As big as it may be, the space is getting denser and denser. This increases the risk of collisions, including the space version of multicar clusters on highways that can inflict tremendous damage on satellites that each and every one of us rely on for navigation, communication, and a growing number of other aspects of daily life. And consider this: Such a collision could cause an environmental disaster that would fill the room with rubble and deny future generations access. We, Earthlings, are thus faced with a double risk: an overcrowded and therefore dysfunctional space and an overloaded cosmos whose garbage will fall on us in the Chinese satellite style.

There are room sensors, but they cannot keep up with the satellite boom. “The use of satellites is increasing rapidly. The question is how do you track them all, ”said Dickinson. “The rules in space go back many years, and the people who introduced them didn't see that traffic growth. The United States has a number of committees that set standards, but it's up to the national space agencies to enforce them. It really is a wild west. "

The Wild West in space is reflected in an investment in the Earth's Wild West. When Momentus first went public, it was driven not only by its own momentum but also by a new fashionable financial instrument called SPAC, or a special purpose vehicle also known as a blank check company. SPACs are shell companies that do not have an operating or business plan. They can be set up by investors to partner with another company and get it public quickly. These shell firms are booming.

In January alone, US-based SPACs raised $ 26 billion, more than a third of the amount SPACs raised in 2020, which was a staggering six times the amount SPACs raised in 2019 Little Known SPACs brought in almost as much as all IPOs of the year combined. The situation is reminiscent of the tulip mania in the Netherlands in the 17th century, when people invested vigorously in tulip bulbs fearful of missing out on the next big thing.

Combine a cosmic onslaught of lots of startups with expensive kits and unproven skills (not to mention commercial potential) on the one hand, and access to SPAC funding on the other, and you've got what it takes to be a space bubble. "Many companies floated by SPACs have little to show in terms of business plan or revenue, which in some cases leads to shareholder lawsuits from disgruntled investors," warned Ivana Naumovska, professor at INSEAD, in the Harvard Business Review in February The SPAC bubble is about to burst. "

This is a sign of the brand new space start-up market. Momentus went public for around $ 1 billion despite having to part ways with its CEO and key innovator, Mikhail Kokorich. The US Foreign Investment Committee, which is responsible for examining business deals for national security reasons, declared Momentus a foreign entity because Kokorich and his co-founder Lev Khasis are Russian citizens.
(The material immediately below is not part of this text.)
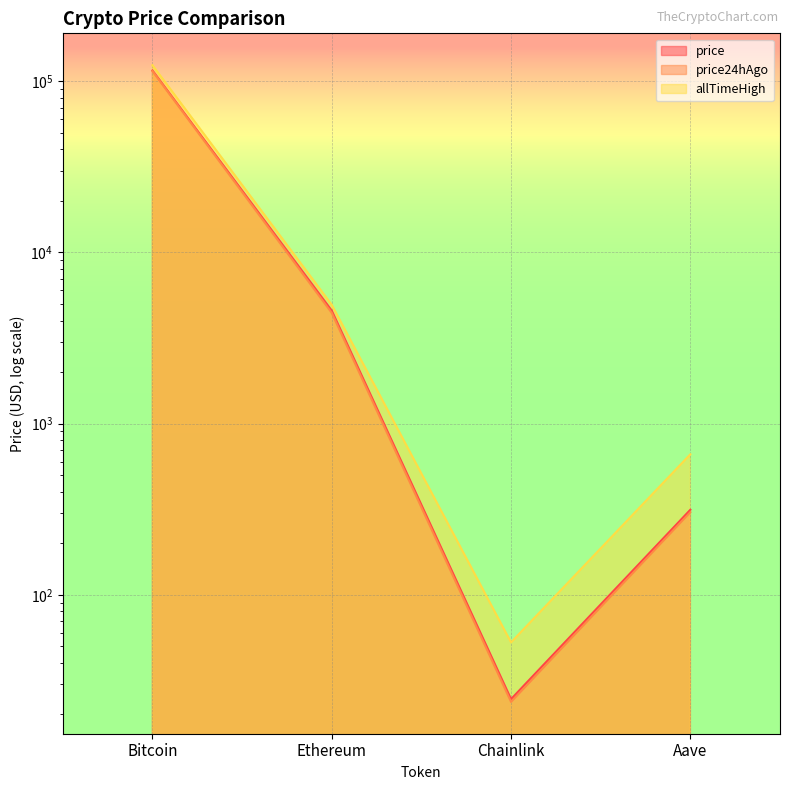

At which category is the sum across all series the highest?

Bitcoin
Khasis is in fact the first deputy CEO of Sberbank.

To ensure that Momentus can be viewed as an American and thus continue its listing plans, Kokorich quickly moved away from Momentus' business and resigned in January. Meanwhile, Khasis placed his shares (officially owned by his wife) in a blind trust.

The world has seen bubbles. In 1637 the Dutch tulip bubble suddenly burst. In 2001, online grocer Webvan filed for bankruptcy just two years after a frenzied IPO and set the first dot-com bubble in motion. But when space startups go bust, it's not just a problem for their investors, it's a problem for all of us.

When space companies go bust, nobody is responsible for getting their equipment out of space. This means that all of these satellites that go into orbit can stay there for thousands of years and collide with the other pieces that we keep sending out into space – or falling back to Earth. As HAL 9000 says in Stanley Kubricks 2001: A Space Odyssey, "This mission is too important to me to allow you to compromise it."